As authorities worked to regain full control of the facility on Monday afternoon, crowds of anxious family members gathered outside the prison’s perimeter gates. Multiple relatives told BBC Sinhala that they have received no official updates on the status of their loved ones, leaving them without information on whether their family members are alive, injured, or dead in the violence.
As of Tuesday local time, security forces are still conducting methodical clearing operations to secure all areas of the overcrowded facility. The national military has been placed on official standby after local police formally requested additional support to manage the aftermath of the riot. Prison officials confirmed that they have already begun transferring hundreds of evacuated inmates to other correctional facilities across the country to prevent further unrest.

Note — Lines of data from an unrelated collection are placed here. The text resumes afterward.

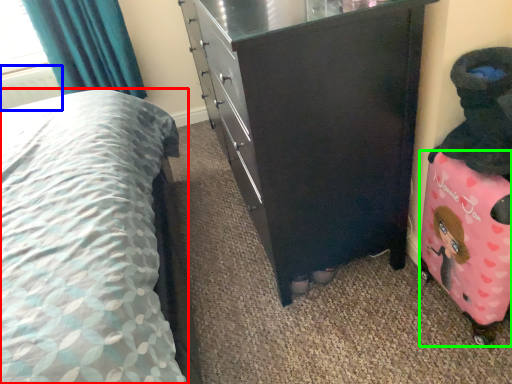
Question: Which object is the farthest from bed (highlighted by a red box)? Choose among these: radiator (highlighted by a blue box) or luggage (highlighted by a green box).

Choices:
 (A) radiator
 (B) luggage

Answer: (A)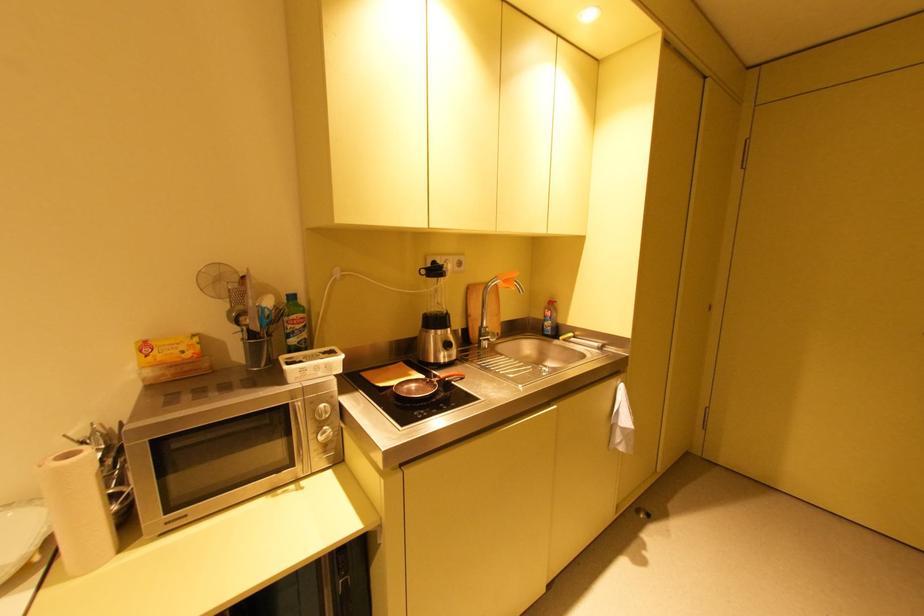
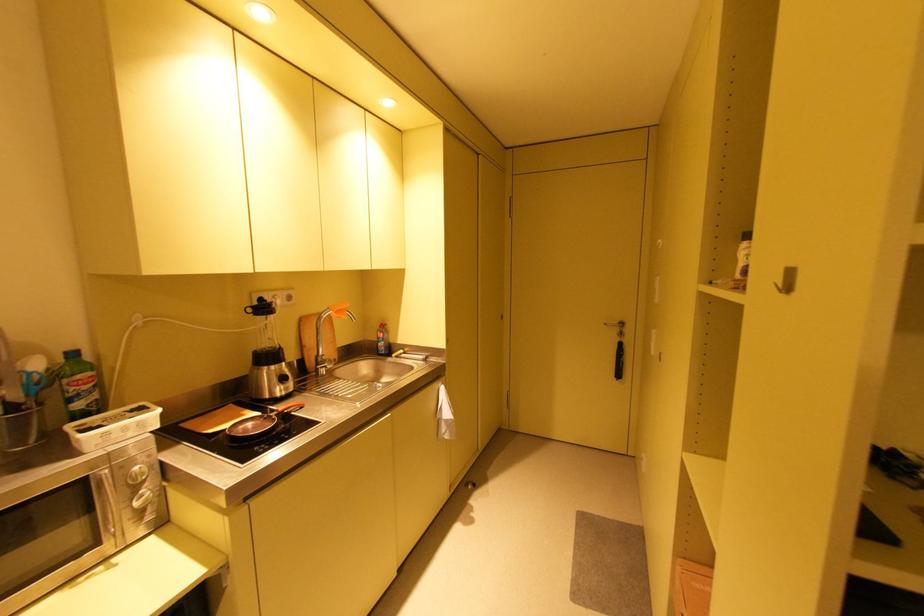
Question: The images are taken continuously from a first-person perspective. In which direction are you moving?

Choices:
 (A) Left
 (B) Right
 (C) Forward
 (D) Backward

Answer: (D)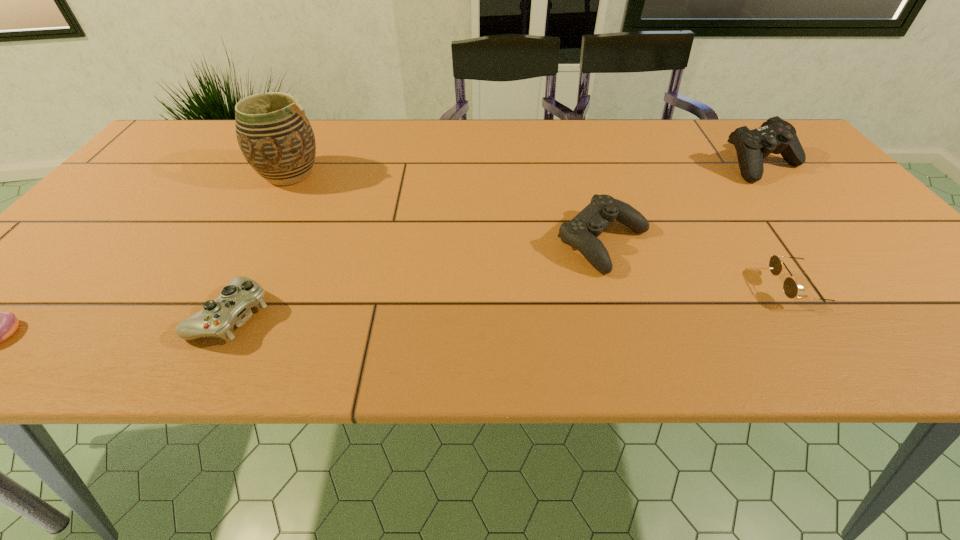
At what (x,y) coordinates should I click in order to perform the action: click on control that stands as the closest to the pottery. Please return your answer as a coordinate pair (x, y). Looking at the image, I should click on (231, 308).

Locate an element on the screen. The width and height of the screenshot is (960, 540). vacant region that satisfies the following two spatial constraints: 1. on the front side of the leftmost control; 2. on the left side of the pottery is located at coordinates (214, 315).

I want to click on vacant space that satisfies the following two spatial constraints: 1. on the back side of the pottery; 2. on the right side of the tallest control, so click(x=294, y=165).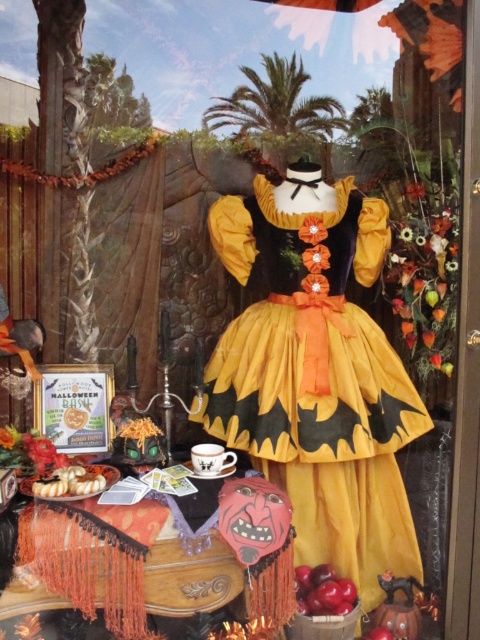
Question: Can you confirm if matte yellow fabric dress at center is positioned above shiny red apples at lower center?

Choices:
 (A) no
 (B) yes

Answer: (B)

Question: Which is farther from the matte yellow fabric dress at center?

Choices:
 (A) shiny red apples at lower center
 (B) white fluffy pastry at lower left

Answer: (B)

Question: Which is nearer to the shiny red apples at lower center?

Choices:
 (A) matte yellow fabric dress at center
 (B) white fluffy pastry at lower left

Answer: (A)

Question: Considering the real-world distances, which object is closest to the white fluffy pastry at lower left?

Choices:
 (A) matte yellow fabric dress at center
 (B) shiny red apples at lower center

Answer: (A)

Question: In this image, where is matte yellow fabric dress at center located relative to shiny red apples at lower center?

Choices:
 (A) left
 (B) right

Answer: (A)

Question: Is matte yellow fabric dress at center to the right of shiny red apples at lower center from the viewer's perspective?

Choices:
 (A) no
 (B) yes

Answer: (A)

Sri Lanka’s Minister of Justice and Prisons Harshana Nanayakkara has issued a formal directive ordering a full independent investigation into the riot, with authorities required to submit a complete preliminary report on the causes and response to the violence in the coming days.
This outbreak of violence comes amid a long-documented crisis of overcrowding in Sri Lanka’s national prison system. Official data from AFP shows that as of Sunday, Sri Lanka’s correctional facilities held 41,250 inmates — four times the total maximum designed capacity of the country’s prison network. While small-scale riots and clashes are relatively common in the system’s overcrowded facilities, this is the deadliest incident of prison violence in Sri Lanka since December 2020, when 11 people were killed and 117 injured during a riot at a separate correctional facility.